And the doctor then goes on to talk to the little girl about her fears. After they are done, Feinberg says to the doctor. "'I could never talk about that with her'...'About death. Are you sure it's a good idea? Won't it make her more scared?'"
The doctor's response is, "'No, the opposite. It will make her more prepared...It is your fears that make it difficult to discuss it with her. It's too scary for you.'"
Feinberg then relates this experience to her feelings about problem novels. "How is it that facing the truth about reality, especially a harsh reality, causes such revitalization?...Why is this so obviously helpful, while reality as presented in problem novels seems more often merely unsettling?"
Well, I don't know that that's true. Maybe what the doctor has to say about talking with children with death relates to problem novels, too. Maybe not all kids find them unsettling. Maybe it's adult fears that makes problem books unsettling.
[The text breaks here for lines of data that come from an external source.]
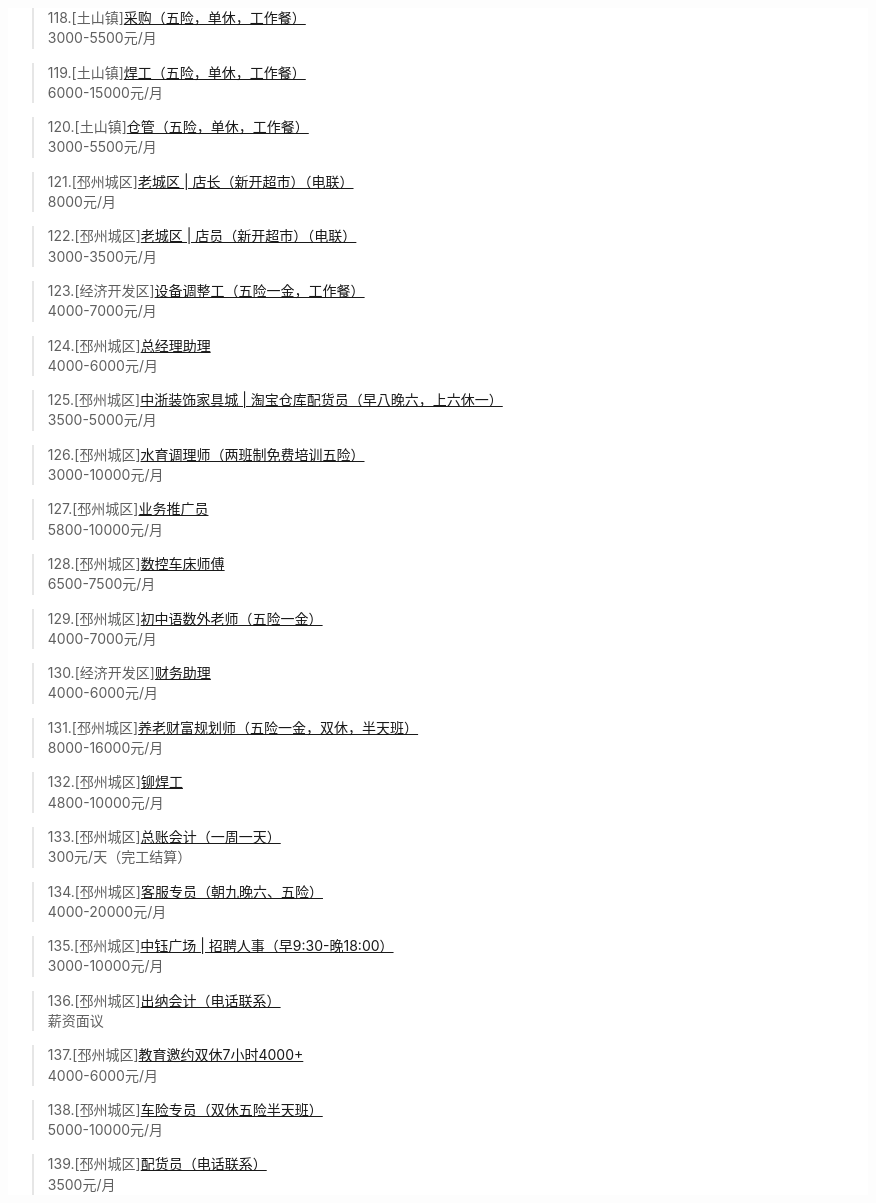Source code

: >118.[土山镇][采购（五险，单休，工作餐）](https://www.pizhouzhipin.com/job/36604)<br>
>3000-5500元/月

>119.[土山镇][焊工（五险，单休，工作餐）](https://www.pizhouzhipin.com/job/35266)<br>
>6000-15000元/月

>120.[土山镇][仓管（五险，单休，工作餐）](https://www.pizhouzhipin.com/job/36102)<br>
>3000-5500元/月

>121.[邳州城区][老城区 | 店长（新开超市）（电联）](https://www.pizhouzhipin.com/job/36617)<br>
>8000元/月

>122.[邳州城区][老城区 | 店员（新开超市）（电联）](https://www.pizhouzhipin.com/job/36618)<br>
>3000-3500元/月

>123.[经济开发区][设备调整工（五险一金，工作餐）](https://www.pizhouzhipin.com/job/26482)<br>
>4000-7000元/月

>124.[邳州城区][总经理助理](https://www.pizhouzhipin.com/job/36609)<br>
>4000-6000元/月

>125.[邳州城区][中浙装饰家具城 | 淘宝仓库配货员（早八晚六，上六休一）](https://www.pizhouzhipin.com/job/26099)<br>
>3500-5000元/月

>126.[邳州城区][水育调理师（两班制免费培训五险）](https://www.pizhouzhipin.com/job/7647)<br>
>3000-10000元/月

>127.[邳州城区][业务推广员](https://www.pizhouzhipin.com/job/32559)<br>
>5800-10000元/月

>128.[邳州城区][数控车床师傅](https://www.pizhouzhipin.com/job/31618)<br>
>6500-7500元/月

>129.[邳州城区][初中语数外老师（五险一金）](https://www.pizhouzhipin.com/job/4295)<br>
>4000-7000元/月

>130.[经济开发区][财务助理](https://www.pizhouzhipin.com/job/36577)<br>
>4000-6000元/月

>131.[邳州城区][养老财富规划师（五险一金，双休，半天班）](https://www.pizhouzhipin.com/job/34809)<br>
>8000-16000元/月

>132.[邳州城区][铆焊工](https://www.pizhouzhipin.com/job/18569)<br>
>4800-10000元/月

>133.[邳州城区][总账会计（一周一天）](https://www.pizhouzhipin.com/job/36613)<br>
>300元/天（完工结算）

>134.[邳州城区][客服专员（朝九晚六、五险）](https://www.pizhouzhipin.com/job/33956)<br>
>4000-20000元/月

>135.[邳州城区][中钰广场 | 招聘人事（早9:30-晚18:00）](https://www.pizhouzhipin.com/job/36587)<br>
>3000-10000元/月

>136.[邳州城区][出纳会计（电话联系）](https://www.pizhouzhipin.com/job/36495)<br>
>薪资面议

>137.[邳州城区][教育邀约双休7小时4000+](https://www.pizhouzhipin.com/job/34520)<br>
>4000-6000元/月

>138.[邳州城区][车险专员（双休五险半天班）](https://www.pizhouzhipin.com/job/33935)<br>
>5000-10000元/月

>139.[邳州城区][配货员（电话联系）](https://www.pizhouzhipin.com/job/30361)<br>
>3500元/月

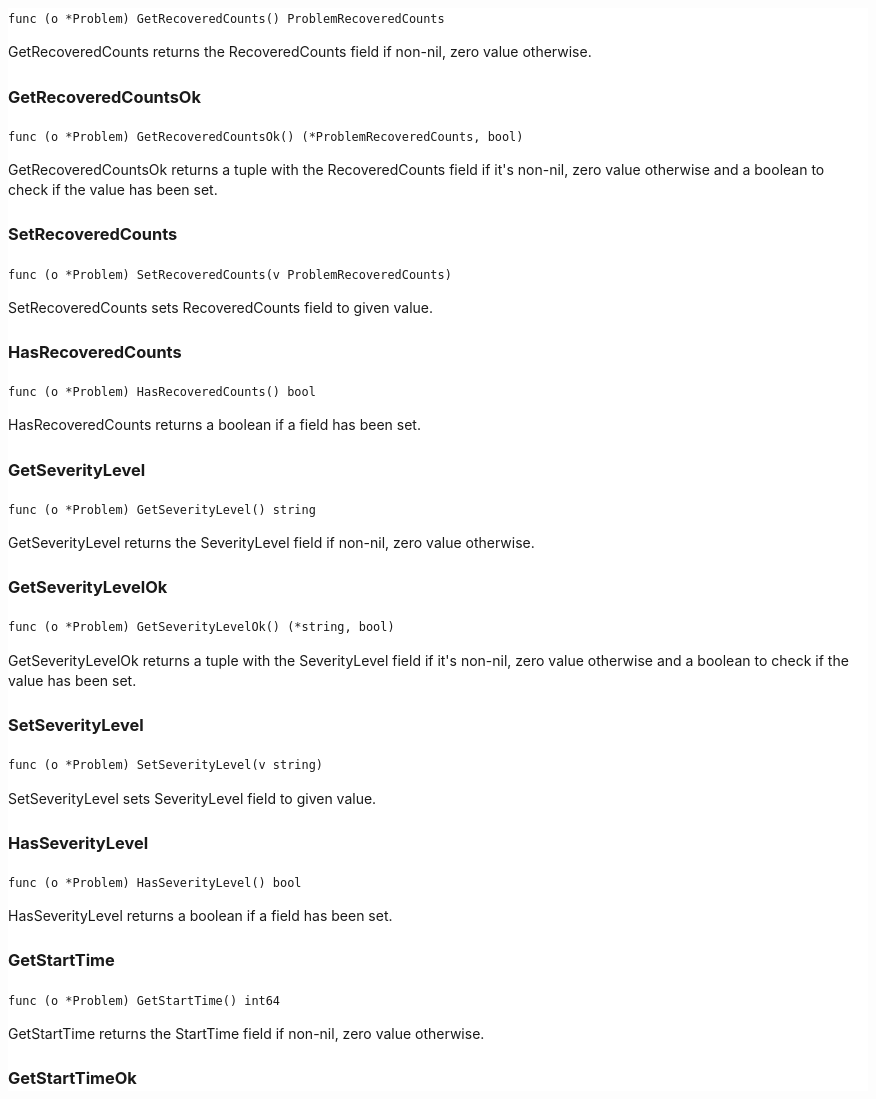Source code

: `func (o *Problem) GetRecoveredCounts() ProblemRecoveredCounts`

GetRecoveredCounts returns the RecoveredCounts field if non-nil, zero value otherwise.

### GetRecoveredCountsOk

`func (o *Problem) GetRecoveredCountsOk() (*ProblemRecoveredCounts, bool)`

GetRecoveredCountsOk returns a tuple with the RecoveredCounts field if it's non-nil, zero value otherwise
and a boolean to check if the value has been set.

### SetRecoveredCounts

`func (o *Problem) SetRecoveredCounts(v ProblemRecoveredCounts)`

SetRecoveredCounts sets RecoveredCounts field to given value.

### HasRecoveredCounts

`func (o *Problem) HasRecoveredCounts() bool`

HasRecoveredCounts returns a boolean if a field has been set.

### GetSeverityLevel

`func (o *Problem) GetSeverityLevel() string`

GetSeverityLevel returns the SeverityLevel field if non-nil, zero value otherwise.

### GetSeverityLevelOk

`func (o *Problem) GetSeverityLevelOk() (*string, bool)`

GetSeverityLevelOk returns a tuple with the SeverityLevel field if it's non-nil, zero value otherwise
and a boolean to check if the value has been set.

### SetSeverityLevel

`func (o *Problem) SetSeverityLevel(v string)`

SetSeverityLevel sets SeverityLevel field to given value.

### HasSeverityLevel

`func (o *Problem) HasSeverityLevel() bool`

HasSeverityLevel returns a boolean if a field has been set.

### GetStartTime

`func (o *Problem) GetStartTime() int64`

GetStartTime returns the StartTime field if non-nil, zero value otherwise.

### GetStartTimeOk
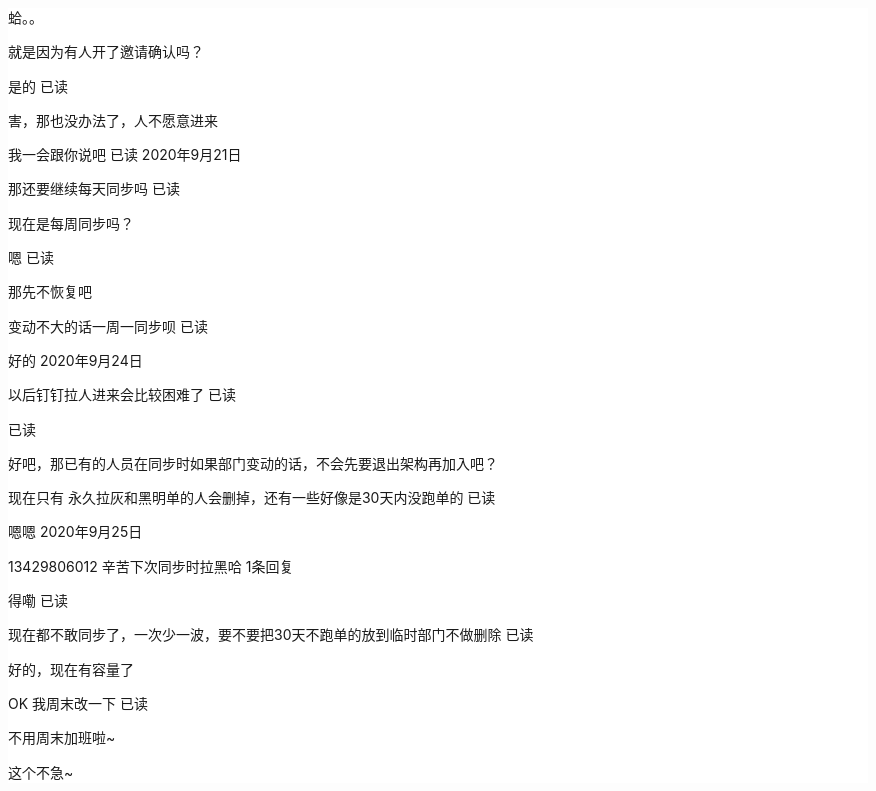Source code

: 蛤。。

就是因为有人开了邀请确认吗？

是的
已读

害，那也没办法了，人不愿意进来

我一会跟你说吧
已读
2020年9月21日

那还要继续每天同步吗
已读

现在是每周同步吗？

嗯
已读

那先不恢复吧

变动不大的话一周一同步呗
已读

好的
2020年9月24日

以后钉钉拉人进来会比较困难了
已读


已读

好吧，那已有的人员在同步时如果部门变动的话，不会先要退出架构再加入吧？

现在只有 永久拉灰和黑明单的人会删掉，还有一些好像是30天内没跑单的
已读

嗯嗯
2020年9月25日

13429806012
辛苦下次同步时拉黑哈
1条回复

得嘞
已读

现在都不敢同步了，一次少一波，要不要把30天不跑单的放到临时部门不做删除
已读

好的，现在有容量了

OK 我周末改一下
已读

不用周末加班啦~

这个不急~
I am not feeling as negatively about problem books as I did before I read Lizard Motel, which I believe is just the opposite of what Feinberg hoped her readers' response would be. I do feel, though, that kids have to be ready for them, and I just don't know how the adult world can tell if individual children are ready for them. So perhaps younger children should be left to find them on their own. If a kid comes upon a problem book and wants to read it, that's probably a sign she's ready. If it's on a mandatory reading list for sixth grade, who knows?
I guess now that my main objection to many of the problem novels I've read is that I don't feel they're particularly well written. A lot of them seem similar to one another, no matter who is writing them. There often isn't a theme unique to an individual author, a world view unique to an individual author. They've become formula books for me, a formula that a lot of the adult world just adores.
To make me like a problem book, the author has to make character and plot as important as the problem, as Meg Rosoff does in How I Live Now. A problem, by itself, just doesn't sell me on a book.
And now I think I have just about exhausted this topic. For the time being.